My 2c worth too, I have an Acer 5720g Travelmate running XP Pro. I bought it in June 2007, have used it daily without fail and used it pretty hard. It hasn't missed a beat. I was planning to upgrade in June this year (3 years old by then) but see no urgent need to do so. Based on this, I see no need to look beyond Acer. If I did, it would be a Toshiba or an HP....... or an IMAC!


----------



## chris l (Aug 5, 2005)

mattbeef said:


> Acer machines are built like chocolate tea pots is all ive have seen.
> 
> Very bad fit and finish with little durability IMO


What he said. Poor build quality; case, keyboards, screen hinges (carrying the ribbon cable to the screen) low quality components; HDDs, card sockets, duff RAM, etc etc...


----------



## pg tips (May 16, 2003)

My Acer is 3 years old now, still working fine but it is falling to bits, screen hinges seized and ended up breaking the very thin frame they were mounted to.


----------



## gaz64 (May 5, 2009)

mrteatime said:


> now then....just talking to paulboy and mentioned to paul that i need a new lappy....so he put me onto ebuyer, and there seems some good deals on there......but, what exactly do i need?
> 
> do i need more 2gig ram and 160 gb hd? or or 4gig with 250 g hd? or 160gb hd with 2 gb ram?
> 
> ...


Not that tesco on the ring road near burger king? I was in there a couple of weeks ago


----------



## ncon (Sep 14, 2005)

pg tips said:


> My Acer is 3 years old now, still working fine but it is falling to bits, screen hinges seized and ended up breaking the very thin frame they were mounted to.

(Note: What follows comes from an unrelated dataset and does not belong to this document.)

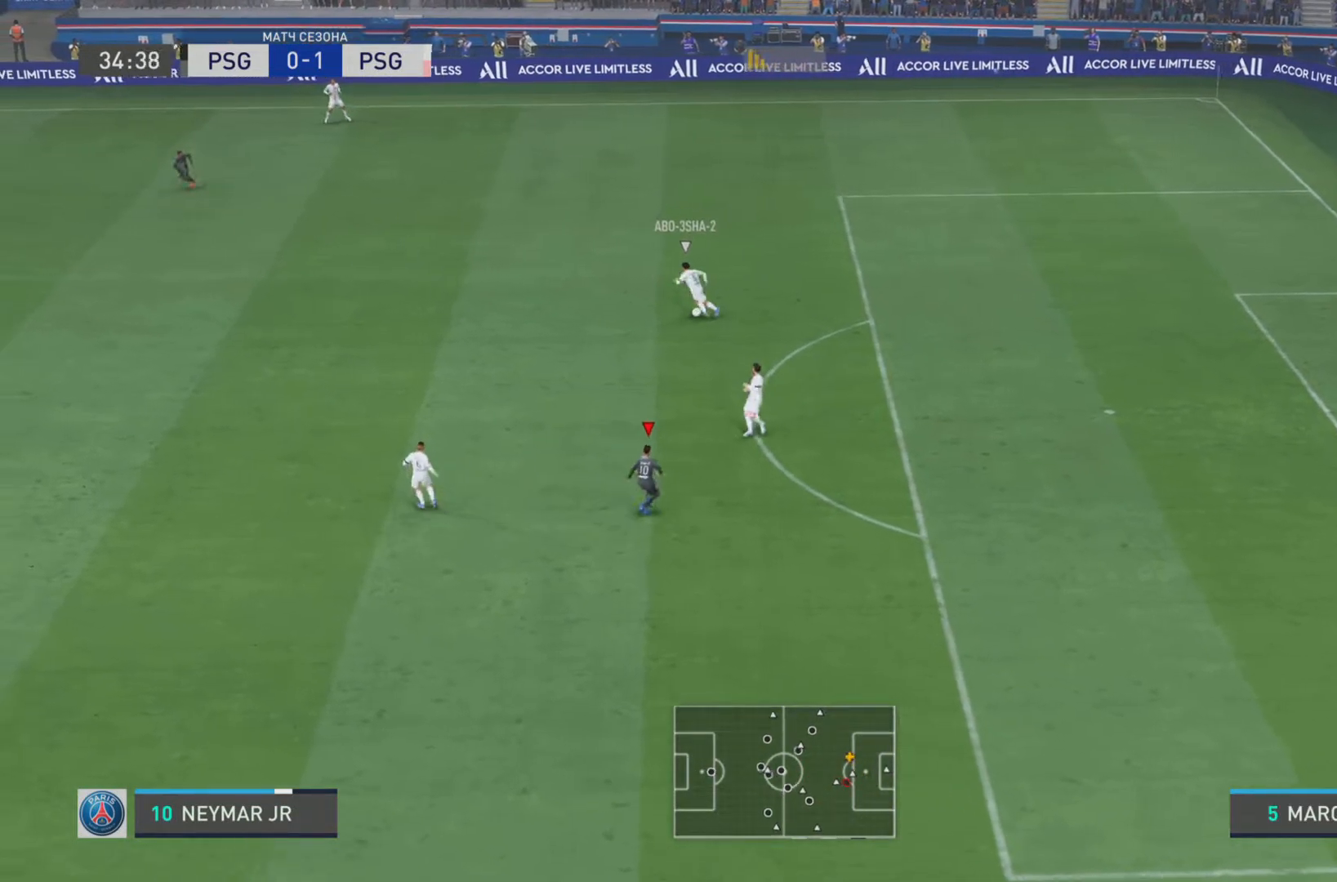
Gameplay with a controller (PlayStation layout); each line is a JSON object with the inputs held at the frame after it. "events" lists button and stick changes between this image and that frame as [ms after this image, input, new state], when the widget could be followed in between. Not read: L3 R3.
{"buttons": ["R1", "R2"], "left_stick": "up-left", "right_stick": "center", "events": [[66, "R1", "down"], [300, "R2", "down"], [316, "R1", "up"], [467, "R1", "down"]]}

OOOh er! Well perhaps I have one of the ones held back for the Asian market and you guys get the junk in Europe?

Never mind!


----------



## jaslfc5 (Jan 2, 2007)

ive gone through loads of laptops in the last 5 years with work and such so i know what youre going through.obviously if you can get one through that huge store you work for then you will at least get a load of points ,just dont get an acer they are worse than useless.

ive had a dell for almost a year now and at way under 400 sheets its been very good bought from pc world highly recommended.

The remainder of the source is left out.